The records are set out below this line. Return exactly the lines from the one containing "through a 20" through the last, and exclude the pictures.

[Saved data entries]
— Start —
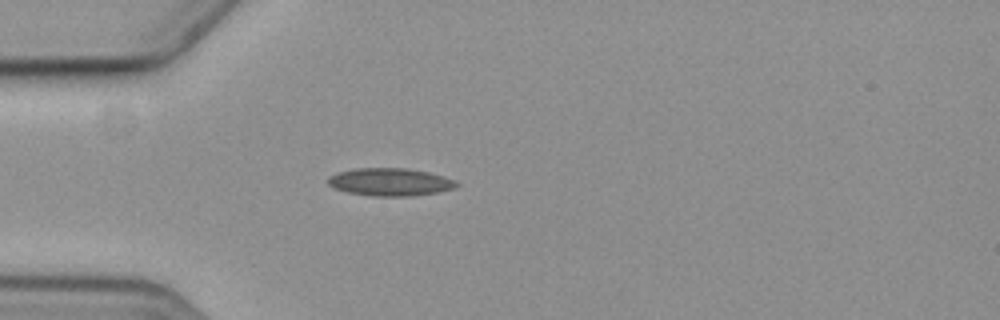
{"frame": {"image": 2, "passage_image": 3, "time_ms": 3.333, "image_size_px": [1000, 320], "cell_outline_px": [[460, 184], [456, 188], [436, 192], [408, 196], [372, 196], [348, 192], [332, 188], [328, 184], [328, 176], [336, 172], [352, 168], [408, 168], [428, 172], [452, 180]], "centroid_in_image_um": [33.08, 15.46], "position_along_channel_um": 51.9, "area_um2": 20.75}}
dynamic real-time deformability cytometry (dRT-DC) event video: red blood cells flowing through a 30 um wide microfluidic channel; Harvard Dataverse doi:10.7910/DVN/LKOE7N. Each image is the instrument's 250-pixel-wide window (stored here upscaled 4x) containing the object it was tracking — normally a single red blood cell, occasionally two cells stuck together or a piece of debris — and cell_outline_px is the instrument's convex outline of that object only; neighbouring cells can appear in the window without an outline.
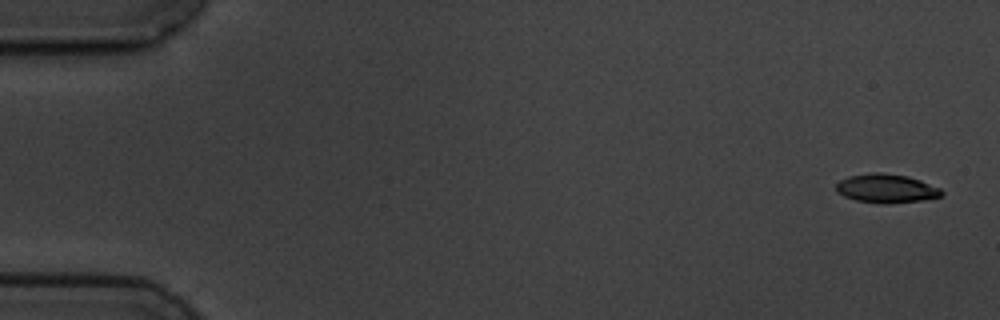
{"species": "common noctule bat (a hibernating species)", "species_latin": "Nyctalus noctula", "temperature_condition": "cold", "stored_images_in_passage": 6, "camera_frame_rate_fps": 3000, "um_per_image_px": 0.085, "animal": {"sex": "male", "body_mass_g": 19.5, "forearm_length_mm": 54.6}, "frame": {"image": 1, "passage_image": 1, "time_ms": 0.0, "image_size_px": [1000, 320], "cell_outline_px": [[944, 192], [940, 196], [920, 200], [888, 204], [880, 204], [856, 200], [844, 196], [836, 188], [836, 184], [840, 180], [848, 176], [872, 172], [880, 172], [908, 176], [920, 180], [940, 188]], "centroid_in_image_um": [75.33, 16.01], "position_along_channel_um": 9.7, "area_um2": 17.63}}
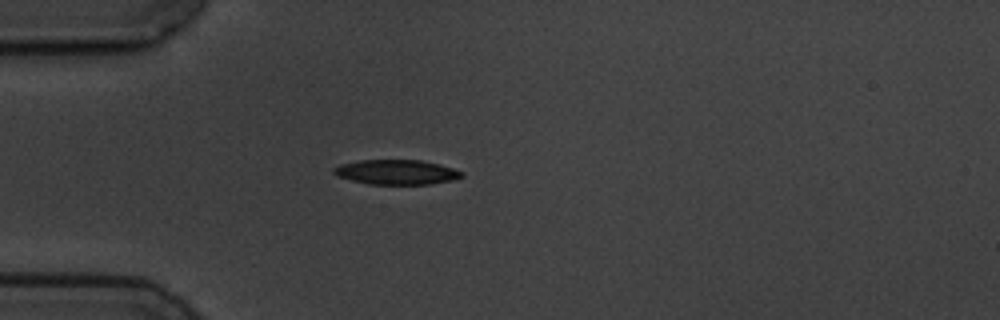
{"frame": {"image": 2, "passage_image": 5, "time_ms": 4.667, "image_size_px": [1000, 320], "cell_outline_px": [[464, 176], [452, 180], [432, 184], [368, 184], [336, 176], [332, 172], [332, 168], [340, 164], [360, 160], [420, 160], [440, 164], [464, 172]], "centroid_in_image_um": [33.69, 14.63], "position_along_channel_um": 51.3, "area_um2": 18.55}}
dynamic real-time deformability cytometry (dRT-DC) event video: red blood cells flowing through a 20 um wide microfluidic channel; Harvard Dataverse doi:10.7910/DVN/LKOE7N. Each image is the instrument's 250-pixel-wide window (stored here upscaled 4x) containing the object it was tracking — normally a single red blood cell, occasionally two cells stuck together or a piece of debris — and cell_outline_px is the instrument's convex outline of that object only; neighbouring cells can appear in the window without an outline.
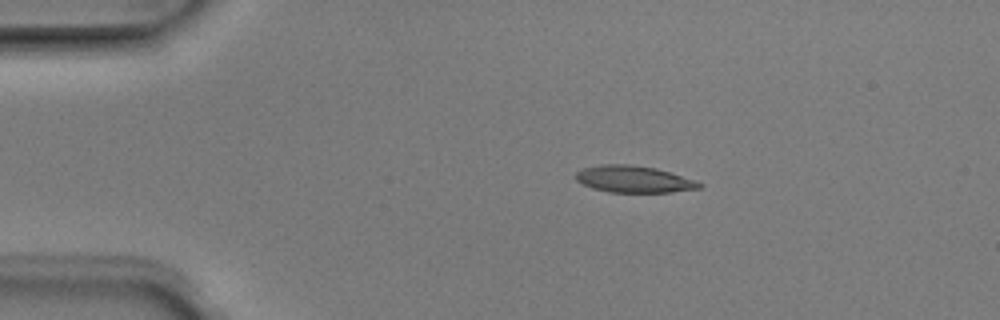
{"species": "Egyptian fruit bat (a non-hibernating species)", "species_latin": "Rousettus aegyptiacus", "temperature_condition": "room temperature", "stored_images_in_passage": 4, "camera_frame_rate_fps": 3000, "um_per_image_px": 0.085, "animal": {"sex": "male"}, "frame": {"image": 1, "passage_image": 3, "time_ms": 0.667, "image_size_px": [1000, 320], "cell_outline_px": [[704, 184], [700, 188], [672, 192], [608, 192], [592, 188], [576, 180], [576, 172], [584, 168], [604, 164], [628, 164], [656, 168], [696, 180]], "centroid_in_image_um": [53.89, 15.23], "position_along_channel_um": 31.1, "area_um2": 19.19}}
— End —
[Task solution]
dynamic real-time deformability cytometry (dRT-DC) event video: red blood cells flowing through a 20 um wide microfluidic channel; Harvard Dataverse doi:10.7910/DVN/LKOE7N. Each image is the instrument's 250-pixel-wide window (stored here upscaled 4x) containing the object it was tracking — normally a single red blood cell, occasionally two cells stuck together or a piece of debris — and cell_outline_px is the instrument's convex outline of that object only; neighbouring cells can appear in the window without an outline.
{"species": "Egyptian fruit bat (a non-hibernating species)", "species_latin": "Rousettus aegyptiacus", "temperature_condition": "room temperature", "stored_images_in_passage": 4, "camera_frame_rate_fps": 3000, "um_per_image_px": 0.085, "animal": {"sex": "male"}, "frame": {"image": 1, "passage_image": 3, "time_ms": 0.667, "image_size_px": [1000, 320], "cell_outline_px": [[704, 184], [700, 188], [672, 192], [608, 192], [592, 188], [576, 180], [576, 172], [584, 168], [604, 164], [628, 164], [656, 168], [696, 180]], "centroid_in_image_um": [53.89, 15.23], "position_along_channel_um": 31.1, "area_um2": 19.19}}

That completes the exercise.